Dragon Age: Origins won game of the year here on e-AAGH.net in 2009, so I was really looking forward to the sequel. I played the demo like most everyone else, and was impressed. However, a demo does not a game make. Did Bioware blow their budget on the demo, or is there more fun to be found within the walls of Kirkwall?
When I say, within the walls of Kirkwall, I’m not kidding. After the introductory escape sequence, almost the whole game takes place inside the city. There’s the occasional foray into the wilderness but by and large your tale is an urban one. That winds up being a double edge sword – on one hand, it’s the same locations over and over, while on the other you develop a familiarity and comfort level with the surroundings, and they almost feel like home after awhile.
Unlike in Origins, you’re only allowed to be a human. You are allowed to choose between three classes – mage, warrior and rogue – that not only change how you fight, but how you and the world around you interact. Your choices and dialog options vary depending on your class and how you play them. However, it is the combat that sells the show in Dragon Age 2.
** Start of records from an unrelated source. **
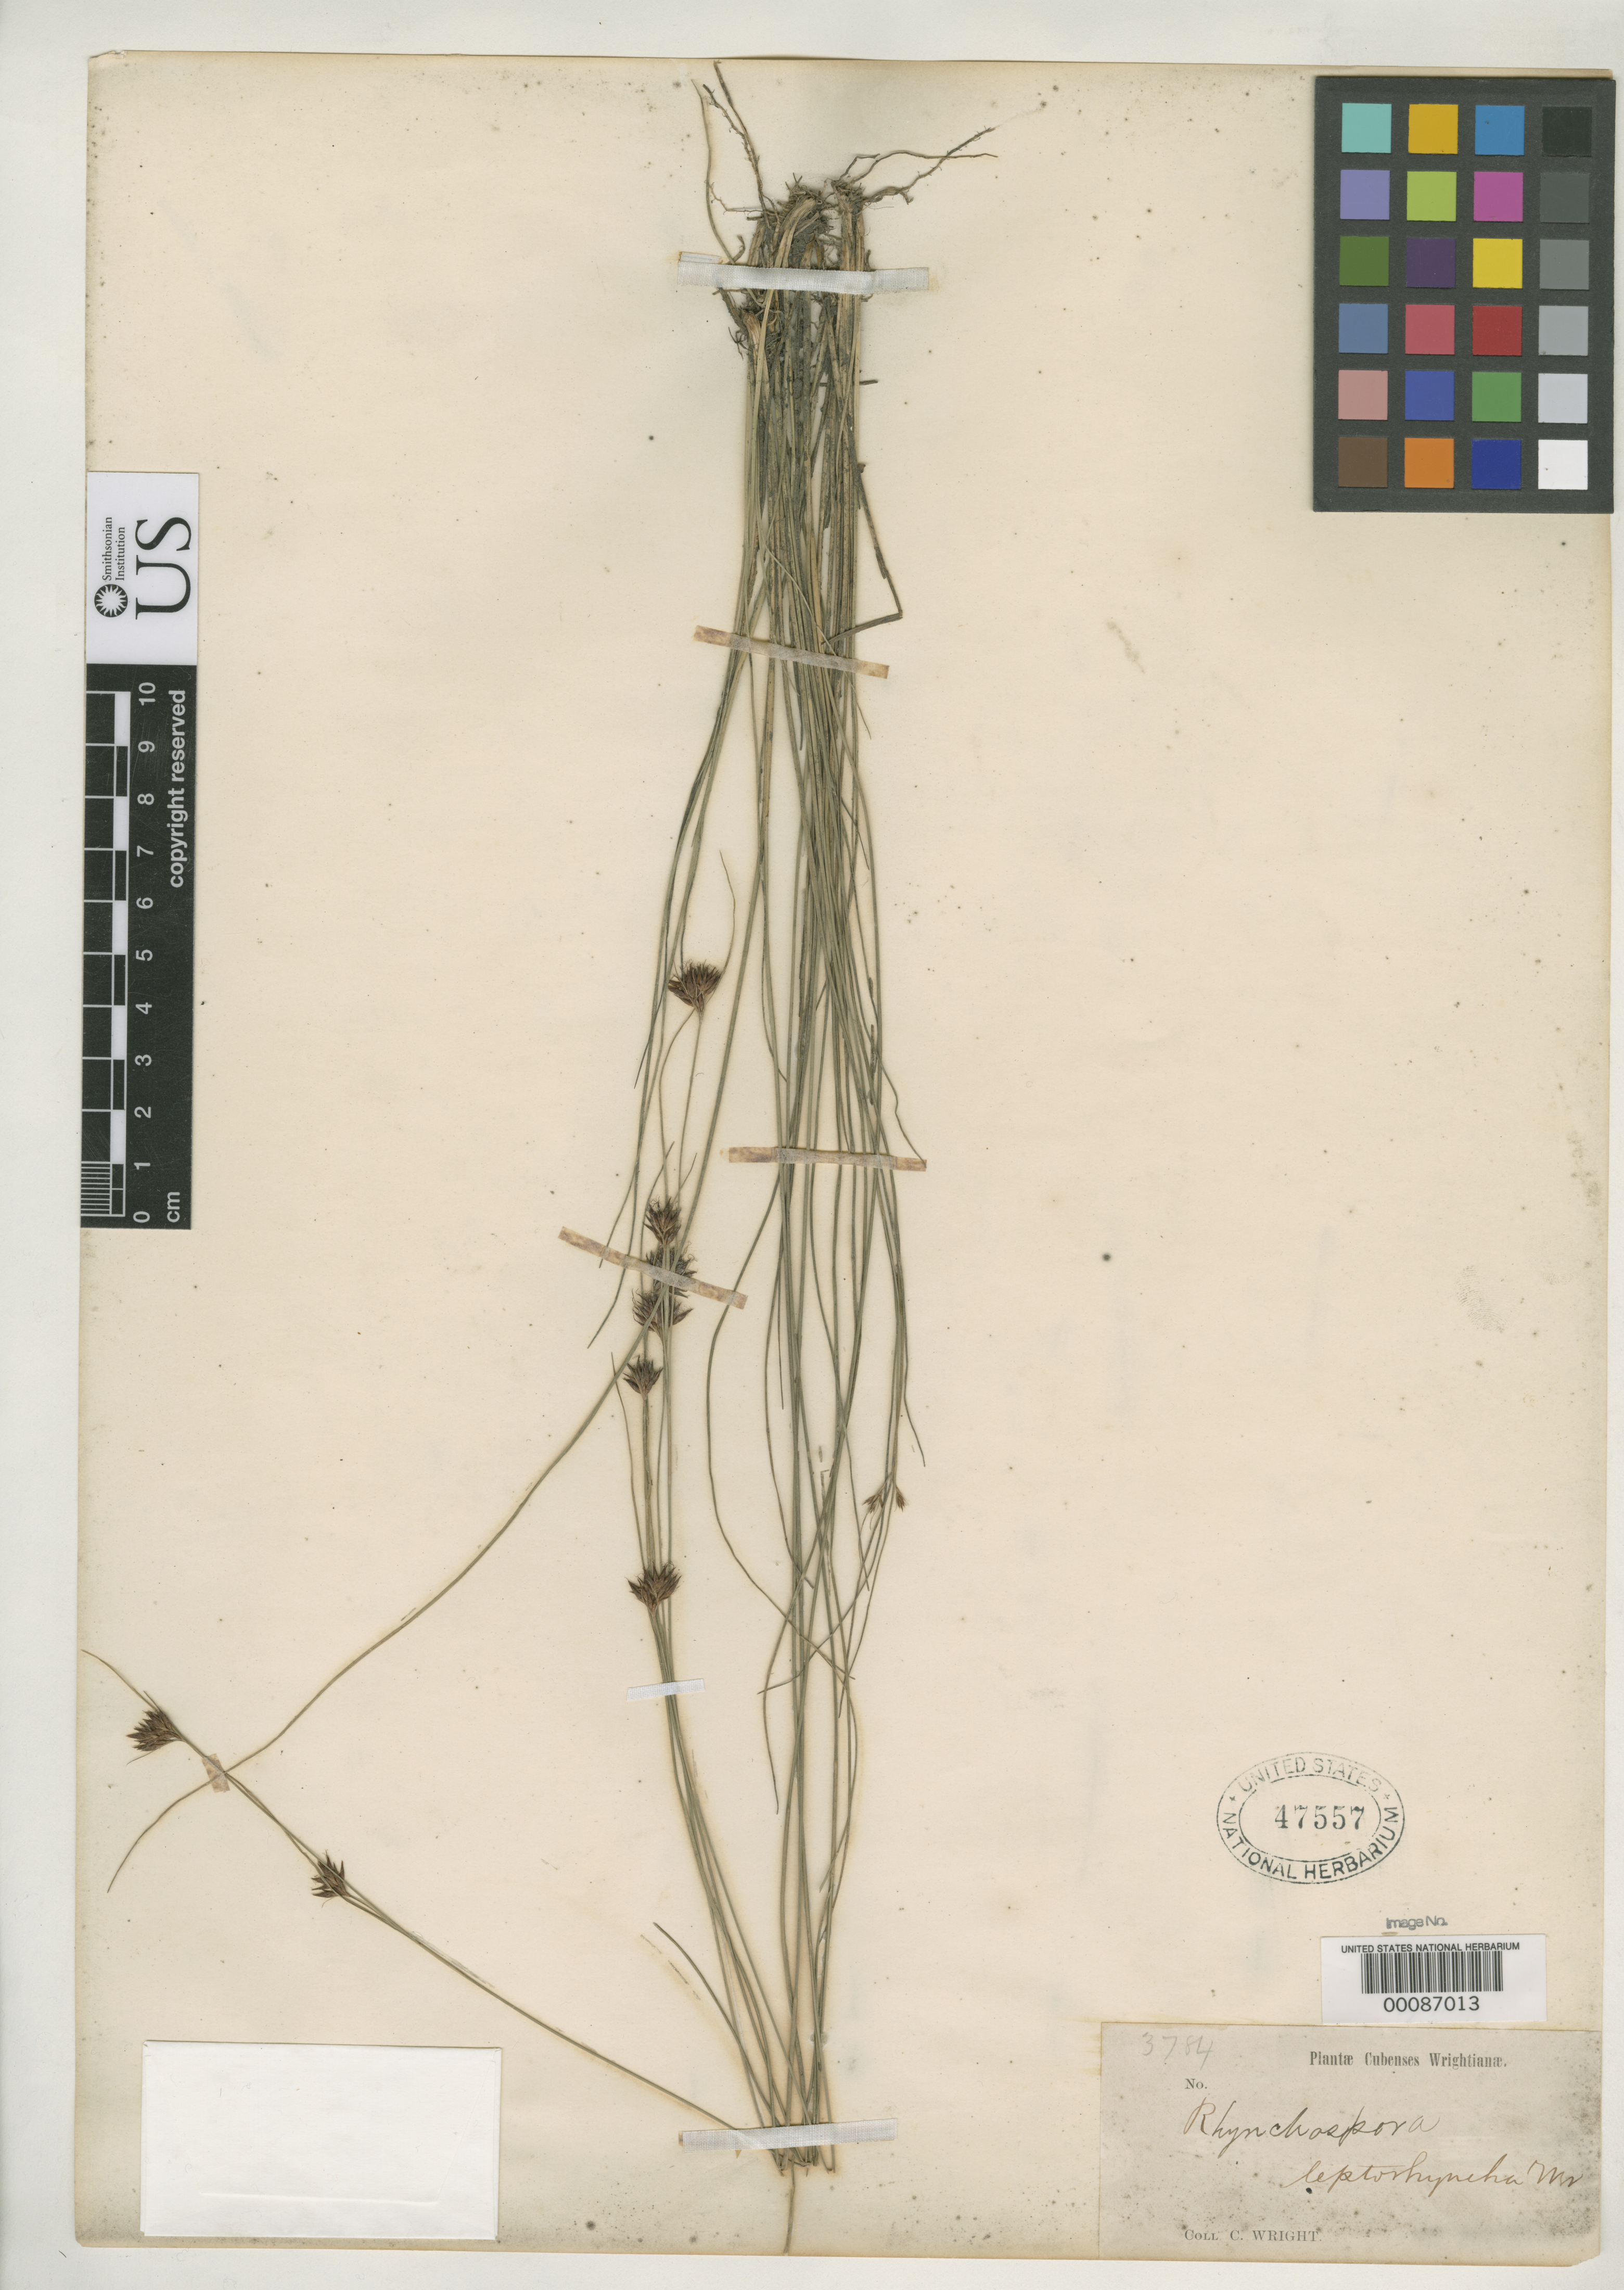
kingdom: Plantae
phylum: Tracheophyta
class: Liliopsida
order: Poales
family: Cyperaceae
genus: Rhynchospora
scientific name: Rhynchospora leptorhyncha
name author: C. Wright in Sauvalle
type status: Isotype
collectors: C. Wright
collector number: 3784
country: Cuba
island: Greater Antilles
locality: Vuelta de Abajo.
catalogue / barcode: US 47557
I started with a two-handed weapon-wielding warrior since I’ve always been a melee-centric player and the physical combat between you and your foes was stunning. Blows felt like they had weight and you could literally cut a swath through your enemies. A sword and shield warrior plays differently and usually focuses their attention on one opponent at a time. Mages have a number of schools they can specialize in, like spirit, primal, elemental, and entropy, and which one you pick determines how you play. You can heal your allies, weaken your opponents, trap them, protect your party or deal massive amounts of damage. The elemental school is the first one your introduced to at the start of the game and is probably the most straight-forward, but not always the best. Rogues can pick from dual wielding, ranged or stealth combat for their area of expertise, and as you expect they all play differently. Archery is great for crowd control and doing damage from safety, while stealth leads to a slightly slower style of combat that requires thought and precision. Dual wielding is my favorite and involves you leaping and darting all over the battlefield. While your not as powerful in short bursts as a warrior or mage, you can seek out the weak and finish them off with ease.
You get allot of potential party mates, but choosing an optimal party is key to your survival. My favorites were Varric the dwarven rogue and Merrill the dalish elf blood mage. I especially like having them in my party together since their back-and-forth banter was really funny. Merrill is extremely naïve while Varric is pretty street-savvy – hence the entertainment. At one point we were in a brothel trying to do some quests when someone mentioned the services provided. Merrill asked innocently for details and Varric said, “I’ll tell you when you’re older, Daisy.” Daisy being his pet name for her – he seems to have nicknames for everyone. Unfortunately, having a solid party means that I usually can’t have them both in the group. You can only have four party members, yourself included. My main character is a damage-dealing warrior and I usually need someone else to keep the bad guys busy and a rogue for trap detection, so Varric and one of my two warrior allies usually get to come along, but Merrill just isn’t useful enough to bring along in place of my healer. Occasionally I’ll sub out my melee ally for Merrill but that’s usually on a quest-to-quest basis. Because quest results change depending on who’s in your party, having Merrill along when dealing with blood mages is usually a good idea.
The game’s graphics are solid if not spectacular. I like the detail in the world, but it doesn’t look nearly as good in my eyes as Mass Effect 2, with the biggest culprit being blurry armor in close ups. The spoken dialog is usually good but sometimes there are really odd hitches in the speech to match up with the character lip syncing. I’m not sure which influenced which – if the recorded speech had the hiccups or if the animations had the pauses and the actors had to match up with them – but they can be very distracting. I’ve not had any crashes or freezes so the game is pretty darn stable and runs smoother for me then Dragon Age: Origins did on the same hardware.
I sometimes wish the game had more places to go, less errand-running or fewer loading screens (I hate loading screens), but then another combat sequence kicks in or I get to flex my diplomatic skills again and I forget the other issues I had with the game. Dragon Age 2 would be a very subpar game without the dynamic fighting system and great characters, but with them it’s one of the best games I’ve played in a long time. I can’t give it a max score since it is lacking in the some areas, but don’t let that stop you – go and get Dragon Age 2 and revel in it’s good qualities. Alphasim out.